(Stored data entries)
══════════

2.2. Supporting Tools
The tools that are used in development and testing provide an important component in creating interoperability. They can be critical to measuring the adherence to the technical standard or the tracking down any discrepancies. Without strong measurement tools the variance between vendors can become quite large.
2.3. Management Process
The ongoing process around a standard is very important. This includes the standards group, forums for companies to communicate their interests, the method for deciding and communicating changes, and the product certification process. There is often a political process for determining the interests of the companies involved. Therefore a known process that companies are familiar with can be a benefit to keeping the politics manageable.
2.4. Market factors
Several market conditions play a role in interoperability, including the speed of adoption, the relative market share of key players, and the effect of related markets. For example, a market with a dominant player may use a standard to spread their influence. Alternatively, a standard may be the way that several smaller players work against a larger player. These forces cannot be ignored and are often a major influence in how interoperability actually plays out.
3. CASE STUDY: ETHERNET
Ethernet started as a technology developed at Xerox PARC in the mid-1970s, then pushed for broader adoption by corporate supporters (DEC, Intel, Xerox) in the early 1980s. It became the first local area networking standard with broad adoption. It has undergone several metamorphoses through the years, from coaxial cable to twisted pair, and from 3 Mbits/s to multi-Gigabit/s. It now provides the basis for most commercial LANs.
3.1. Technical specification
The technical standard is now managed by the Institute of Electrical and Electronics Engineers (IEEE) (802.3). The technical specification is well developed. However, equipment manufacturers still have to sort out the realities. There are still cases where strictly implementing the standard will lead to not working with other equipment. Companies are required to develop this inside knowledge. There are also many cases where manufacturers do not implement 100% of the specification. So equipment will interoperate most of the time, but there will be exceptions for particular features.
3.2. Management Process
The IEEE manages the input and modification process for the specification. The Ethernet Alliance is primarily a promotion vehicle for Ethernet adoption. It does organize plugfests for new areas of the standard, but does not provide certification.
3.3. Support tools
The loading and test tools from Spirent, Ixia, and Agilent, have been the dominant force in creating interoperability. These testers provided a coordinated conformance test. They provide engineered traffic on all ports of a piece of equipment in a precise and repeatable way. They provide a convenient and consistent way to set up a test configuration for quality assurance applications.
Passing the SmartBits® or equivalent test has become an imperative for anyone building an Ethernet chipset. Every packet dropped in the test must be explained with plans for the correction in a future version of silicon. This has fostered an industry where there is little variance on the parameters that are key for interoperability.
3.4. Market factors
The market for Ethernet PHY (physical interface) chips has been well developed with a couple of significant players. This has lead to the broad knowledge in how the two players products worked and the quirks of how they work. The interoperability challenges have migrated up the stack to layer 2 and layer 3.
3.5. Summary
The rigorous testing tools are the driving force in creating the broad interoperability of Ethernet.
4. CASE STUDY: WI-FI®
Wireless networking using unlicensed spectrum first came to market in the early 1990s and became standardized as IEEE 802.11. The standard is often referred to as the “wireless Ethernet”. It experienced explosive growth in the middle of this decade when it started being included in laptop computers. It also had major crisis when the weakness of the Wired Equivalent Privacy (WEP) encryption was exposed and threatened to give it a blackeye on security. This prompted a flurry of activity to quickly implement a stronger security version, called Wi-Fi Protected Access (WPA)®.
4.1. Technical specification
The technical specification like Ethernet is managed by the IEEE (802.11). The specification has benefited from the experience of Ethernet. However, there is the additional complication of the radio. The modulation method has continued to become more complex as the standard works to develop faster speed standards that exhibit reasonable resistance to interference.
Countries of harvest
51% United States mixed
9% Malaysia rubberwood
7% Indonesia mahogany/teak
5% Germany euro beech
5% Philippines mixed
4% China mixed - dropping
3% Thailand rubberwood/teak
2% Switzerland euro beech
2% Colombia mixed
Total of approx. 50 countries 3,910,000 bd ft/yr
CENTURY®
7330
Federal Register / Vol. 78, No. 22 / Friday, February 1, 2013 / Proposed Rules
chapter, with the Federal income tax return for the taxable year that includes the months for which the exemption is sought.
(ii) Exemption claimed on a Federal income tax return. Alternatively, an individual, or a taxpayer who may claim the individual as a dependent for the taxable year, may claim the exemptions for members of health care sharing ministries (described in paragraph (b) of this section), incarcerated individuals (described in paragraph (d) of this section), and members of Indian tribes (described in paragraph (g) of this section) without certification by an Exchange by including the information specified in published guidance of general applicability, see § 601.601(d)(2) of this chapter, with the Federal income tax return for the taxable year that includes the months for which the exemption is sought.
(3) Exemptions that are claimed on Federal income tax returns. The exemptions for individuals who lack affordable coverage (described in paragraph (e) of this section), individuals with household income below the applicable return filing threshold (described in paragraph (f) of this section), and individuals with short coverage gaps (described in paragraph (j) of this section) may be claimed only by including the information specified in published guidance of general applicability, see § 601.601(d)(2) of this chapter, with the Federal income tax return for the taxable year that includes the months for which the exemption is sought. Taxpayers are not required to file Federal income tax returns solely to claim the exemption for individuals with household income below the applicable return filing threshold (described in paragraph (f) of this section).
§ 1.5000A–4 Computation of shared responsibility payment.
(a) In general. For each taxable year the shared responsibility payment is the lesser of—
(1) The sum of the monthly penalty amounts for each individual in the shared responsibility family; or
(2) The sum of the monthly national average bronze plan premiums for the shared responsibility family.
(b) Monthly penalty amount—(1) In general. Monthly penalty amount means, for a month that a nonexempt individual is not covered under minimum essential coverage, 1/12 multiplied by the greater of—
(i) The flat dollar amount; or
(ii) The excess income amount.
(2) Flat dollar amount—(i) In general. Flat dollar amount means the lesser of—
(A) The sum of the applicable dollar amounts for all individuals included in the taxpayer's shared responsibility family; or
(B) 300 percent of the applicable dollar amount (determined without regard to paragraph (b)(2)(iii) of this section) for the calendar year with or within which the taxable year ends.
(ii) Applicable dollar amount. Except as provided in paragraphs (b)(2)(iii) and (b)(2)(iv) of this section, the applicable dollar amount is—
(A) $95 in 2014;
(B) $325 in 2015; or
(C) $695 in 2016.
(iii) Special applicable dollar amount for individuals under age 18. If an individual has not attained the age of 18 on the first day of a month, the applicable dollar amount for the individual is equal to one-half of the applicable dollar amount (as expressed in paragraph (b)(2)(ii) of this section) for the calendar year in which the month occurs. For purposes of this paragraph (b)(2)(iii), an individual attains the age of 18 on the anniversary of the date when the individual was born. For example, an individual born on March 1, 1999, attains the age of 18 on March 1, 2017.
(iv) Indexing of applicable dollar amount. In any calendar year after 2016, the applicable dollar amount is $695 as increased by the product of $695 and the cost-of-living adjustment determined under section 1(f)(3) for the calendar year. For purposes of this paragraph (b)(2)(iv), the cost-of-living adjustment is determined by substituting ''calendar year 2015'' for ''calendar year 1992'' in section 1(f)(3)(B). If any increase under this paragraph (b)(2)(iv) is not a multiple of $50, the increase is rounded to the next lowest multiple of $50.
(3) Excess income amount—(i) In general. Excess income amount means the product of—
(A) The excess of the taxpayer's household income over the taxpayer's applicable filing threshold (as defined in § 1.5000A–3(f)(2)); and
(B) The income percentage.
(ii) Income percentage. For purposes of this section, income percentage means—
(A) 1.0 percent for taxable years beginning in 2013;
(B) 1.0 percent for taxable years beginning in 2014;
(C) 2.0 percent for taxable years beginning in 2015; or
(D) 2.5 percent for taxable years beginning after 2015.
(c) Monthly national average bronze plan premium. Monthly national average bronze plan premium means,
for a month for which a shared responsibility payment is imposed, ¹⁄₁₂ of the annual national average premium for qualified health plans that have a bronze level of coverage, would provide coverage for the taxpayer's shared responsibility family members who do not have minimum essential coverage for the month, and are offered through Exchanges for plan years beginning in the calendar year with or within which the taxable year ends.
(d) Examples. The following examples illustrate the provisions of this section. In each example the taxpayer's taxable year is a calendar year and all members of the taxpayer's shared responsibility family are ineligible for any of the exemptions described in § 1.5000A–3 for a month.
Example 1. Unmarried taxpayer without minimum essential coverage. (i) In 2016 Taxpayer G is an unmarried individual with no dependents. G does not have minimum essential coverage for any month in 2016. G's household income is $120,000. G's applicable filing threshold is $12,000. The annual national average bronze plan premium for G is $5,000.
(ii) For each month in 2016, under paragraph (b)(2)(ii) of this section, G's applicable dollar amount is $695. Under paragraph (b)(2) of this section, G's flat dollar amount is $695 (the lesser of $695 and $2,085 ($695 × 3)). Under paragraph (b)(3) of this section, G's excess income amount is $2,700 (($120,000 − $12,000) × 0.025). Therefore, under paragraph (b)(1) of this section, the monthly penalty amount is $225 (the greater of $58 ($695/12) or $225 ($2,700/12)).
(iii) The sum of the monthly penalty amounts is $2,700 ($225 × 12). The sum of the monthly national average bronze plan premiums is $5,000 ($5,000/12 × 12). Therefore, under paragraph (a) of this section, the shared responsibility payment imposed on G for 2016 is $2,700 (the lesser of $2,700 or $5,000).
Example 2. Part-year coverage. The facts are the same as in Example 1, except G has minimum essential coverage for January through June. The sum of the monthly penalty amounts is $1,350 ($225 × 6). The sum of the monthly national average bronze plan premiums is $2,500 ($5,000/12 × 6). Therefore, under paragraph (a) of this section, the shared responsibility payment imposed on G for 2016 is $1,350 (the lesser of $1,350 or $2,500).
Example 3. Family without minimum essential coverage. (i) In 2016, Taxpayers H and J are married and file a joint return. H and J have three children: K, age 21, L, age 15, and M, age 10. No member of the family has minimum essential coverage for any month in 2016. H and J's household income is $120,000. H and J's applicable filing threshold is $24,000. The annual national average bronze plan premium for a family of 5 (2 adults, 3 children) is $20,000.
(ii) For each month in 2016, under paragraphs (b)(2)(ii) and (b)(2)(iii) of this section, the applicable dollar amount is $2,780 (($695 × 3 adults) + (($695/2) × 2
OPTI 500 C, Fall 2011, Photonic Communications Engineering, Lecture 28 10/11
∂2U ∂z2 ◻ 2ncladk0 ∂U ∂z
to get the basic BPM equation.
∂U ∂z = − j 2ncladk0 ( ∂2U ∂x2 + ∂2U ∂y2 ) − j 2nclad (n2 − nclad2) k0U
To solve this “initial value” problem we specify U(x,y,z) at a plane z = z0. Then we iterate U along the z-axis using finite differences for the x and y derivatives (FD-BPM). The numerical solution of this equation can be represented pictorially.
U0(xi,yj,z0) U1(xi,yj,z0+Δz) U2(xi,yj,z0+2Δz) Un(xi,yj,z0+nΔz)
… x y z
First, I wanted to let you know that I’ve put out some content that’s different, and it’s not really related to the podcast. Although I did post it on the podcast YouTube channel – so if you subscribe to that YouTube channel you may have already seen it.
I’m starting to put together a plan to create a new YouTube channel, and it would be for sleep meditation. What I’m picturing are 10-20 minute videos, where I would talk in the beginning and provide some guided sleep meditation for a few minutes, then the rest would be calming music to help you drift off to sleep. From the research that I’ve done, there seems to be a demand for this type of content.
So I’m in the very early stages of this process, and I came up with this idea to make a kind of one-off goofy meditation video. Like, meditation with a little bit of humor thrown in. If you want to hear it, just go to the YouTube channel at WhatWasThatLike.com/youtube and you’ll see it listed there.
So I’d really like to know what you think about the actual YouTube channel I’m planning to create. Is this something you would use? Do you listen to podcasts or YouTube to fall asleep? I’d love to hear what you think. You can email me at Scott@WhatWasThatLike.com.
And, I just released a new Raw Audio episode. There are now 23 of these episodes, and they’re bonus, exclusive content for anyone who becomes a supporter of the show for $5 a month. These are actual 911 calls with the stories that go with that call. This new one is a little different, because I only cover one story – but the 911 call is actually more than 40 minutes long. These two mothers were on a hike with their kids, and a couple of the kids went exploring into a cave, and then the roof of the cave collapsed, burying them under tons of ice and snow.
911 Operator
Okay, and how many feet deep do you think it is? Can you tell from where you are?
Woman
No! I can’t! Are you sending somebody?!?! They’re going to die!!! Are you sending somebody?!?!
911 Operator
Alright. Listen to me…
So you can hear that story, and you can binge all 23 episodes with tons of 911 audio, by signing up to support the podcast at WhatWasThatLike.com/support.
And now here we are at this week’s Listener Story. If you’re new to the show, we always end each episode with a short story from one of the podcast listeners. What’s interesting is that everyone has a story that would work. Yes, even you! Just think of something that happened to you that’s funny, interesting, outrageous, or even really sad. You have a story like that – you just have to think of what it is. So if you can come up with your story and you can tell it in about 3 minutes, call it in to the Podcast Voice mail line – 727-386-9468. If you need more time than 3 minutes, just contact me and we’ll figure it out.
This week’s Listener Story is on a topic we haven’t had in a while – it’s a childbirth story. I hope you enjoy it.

══════════

* **TASK GOAL**:
Going back over the entries above, copy word for word every line from the one that has "(i) The flat dollar amount; or" on through the one that has "(iii) Special applicable".

* **ANSWER SPACE**:
(i) The flat dollar amount; or
(ii) The excess income amount.
(2) Flat dollar amount—(i) In general. Flat dollar amount means the lesser of—
(A) The sum of the applicable dollar amounts for all individuals included in the taxpayer's shared responsibility family; or
(B) 300 percent of the applicable dollar amount (determined without regard to paragraph (b)(2)(iii) of this section) for the calendar year with or within which the taxable year ends.
(ii) Applicable dollar amount. Except as provided in paragraphs (b)(2)(iii) and (b)(2)(iv) of this section, the applicable dollar amount is—
(A) $95 in 2014;
(B) $325 in 2015; or
(C) $695 in 2016.
(iii) Special applicable dollar amount for individuals under age 18. If an individual has not attained the age of 18 on the first day of a month, the applicable dollar amount for the individual is equal to one-half of the applicable dollar amount (as expressed in paragraph (b)(2)(ii) of this section) for the calendar year in which the month occurs. For purposes of this paragraph (b)(2)(iii), an individual attains the age of 18 on the anniversary of the date when the individual was born. For example, an individual born on March 1, 1999, attains the age of 18 on March 1, 2017.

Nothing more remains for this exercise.